Forecast for Healthcare Finance 2015

February 4, 2015

“Cheers to a new year and another chance for us to get it right.”

– Oprah Winfrey

 

2015 is forecasted to be another year of tremendous change in healthcare.  Looking back at my long career, I realize that every year has been a year filled with change.  Often, adjusting to change requires greater mastery of the basics.

For example, let’s look at revenue and financial management.

  • A recent Health Leaders Media article identified high-deductible health plans as the top revenue challenge in 2015:  It states: “Healthcare financial leaders say high-deductible health plans, whether pushed by employers or offered through health exchanges, are rapidly expanding the risk of non-payment.  Many consumers choose plans with the smallest upfront cost and largest deductibles…”
  • One-third of American were enrolled in a health plan with a deductible of $1,000 or more in 2012 and 14% had a deductible of at least $2,000 in 2012 according to a Kaiser Family Foundation study.
  • The Camden Group recently published “Top 10 Trends and Implications for Medical Groups in 2015”.  Trend #3 states “Patient Collections cannot be ignored…”
  • An Aon Hewett analysis states employee premiums and out-of-pocket healthcare expenses doubled since 2009, will increase 8% from 2014 to 2015, and out-of-pocket costs will be $2487.

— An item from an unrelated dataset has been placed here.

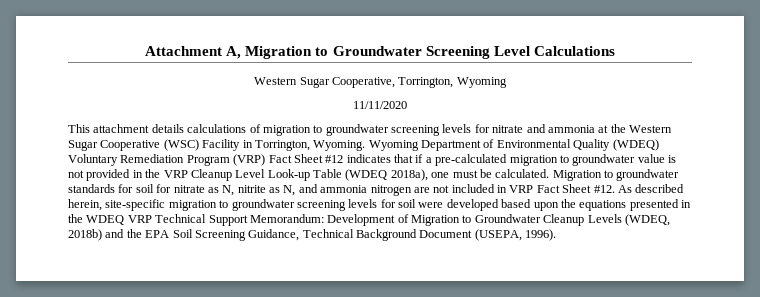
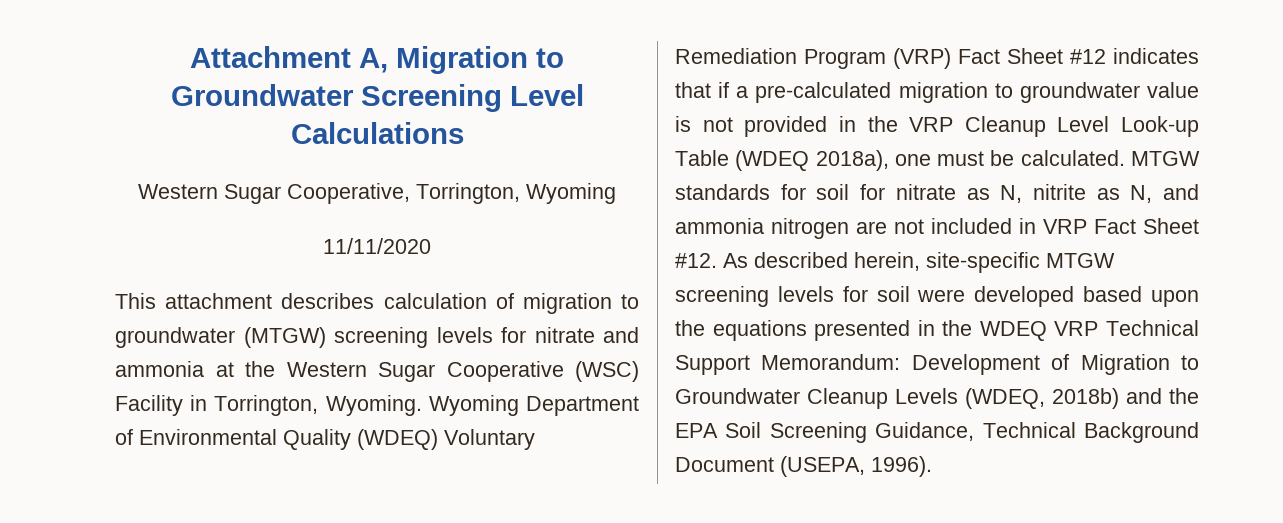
[151,124,247,133] details calculations -> [281,293,487,309] describes calculation
(389, 130) none -> [243,327,326,348] (MTGW)
[552,169,680,181] Migration to groundwater -> [1131,151,1200,166] MTGW
[168,199,295,211] migration to groundwater -> [1046,253,1115,268] MTGW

Yes, more self-pay can result in more financial risk, but this risk can be effectively managed by going back to the basics.

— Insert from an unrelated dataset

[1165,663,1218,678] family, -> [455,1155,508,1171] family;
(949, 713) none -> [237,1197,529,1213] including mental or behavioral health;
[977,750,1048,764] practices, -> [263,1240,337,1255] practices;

The following 9 questions are a solid starting-point:

  1. Are our Review Financial Policies current and do they reflect the new payment paradigm?  Are we clear in our expectations on patient financial responsibility?  Do we ask for payment at the time of service and provide patients the opportunity to pay by cash, check, PayPal or credit card?
  2. Is our technology current?  Are we prepared for ICD – 10?
  3. Does our team provide a clear, consistent message on Patient Financial Responsibility?  Have we trained them adequately to collect at the time of service?
  4. Do we verify insurance coverage and do we know who is financially responsible?  For example, do we know the patient’s financial responsibility (copays, deductibles, exclusions, etc.)?
  5. Are we collecting the patient’s financial responsibility at the time of service?  If payment arrangements are needed, do we have a system for monthly payments?
  6. Are bills accurate and timely?  Some experts recommend a 24 to 48 hour standard for charge posting, check posting, rejected claims, and responding to correspondence.  Daily submission of claims and monthly review of unpaid claims are also frequently recommended.
  7. Are our coding practices current and acceptable?
  8. Are payers reimbursing at our contracted rates?  Are our payer contracts acceptable?
  9. Is our monthly review process meaningful and do we have goals?    Do we have the ability and are we routinely reviewing key numeric indicators?

I was impressed by the simplicity of a program that focused on only 4 numbers:

Days in Accounts Receivable 35 days
Percentage of A/R greater than 120 days Less than 12%
Adjusted Collection Rate 99%
Denial Rate Less than 5%

Yes, 2015 will be a year of changes and challenges.  As shown in the above, mastery of patient collections can yield major results.  Achieving these results is realistic with good systems, effective staff, and straight-forward goals.  In 2015, Physician Partners and the Physician Resource Center will continue to offer our members the advantages of a large medical group while respecting the autonomy of the individual practice.

We’re here to help!  Happy New Year!